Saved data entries
# # #

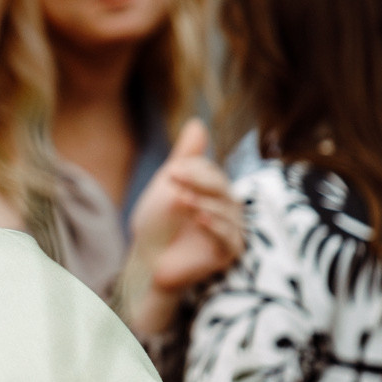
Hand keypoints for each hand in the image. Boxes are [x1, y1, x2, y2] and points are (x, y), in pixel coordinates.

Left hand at [122, 120, 244, 336]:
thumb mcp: (167, 185)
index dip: (193, 170)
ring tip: (183, 201)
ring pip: (226, 211)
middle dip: (199, 182)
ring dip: (205, 204)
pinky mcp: (230, 251)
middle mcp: (228, 206)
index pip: (211, 172)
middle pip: (222, 188)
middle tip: (174, 178)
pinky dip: (215, 226)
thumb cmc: (158, 221)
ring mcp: (232, 229)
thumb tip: (198, 122)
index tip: (171, 171)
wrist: (149, 259)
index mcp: (214, 188)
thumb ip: (185, 156)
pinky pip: (230, 237)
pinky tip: (200, 218)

# # #

What is required - Every line of the entries above that holds "pinky" should be copied out.

Answer for the task -
pinky mcp: (230, 251)
pinky dip: (215, 226)
pinky pip: (230, 237)
pinky tip: (200, 218)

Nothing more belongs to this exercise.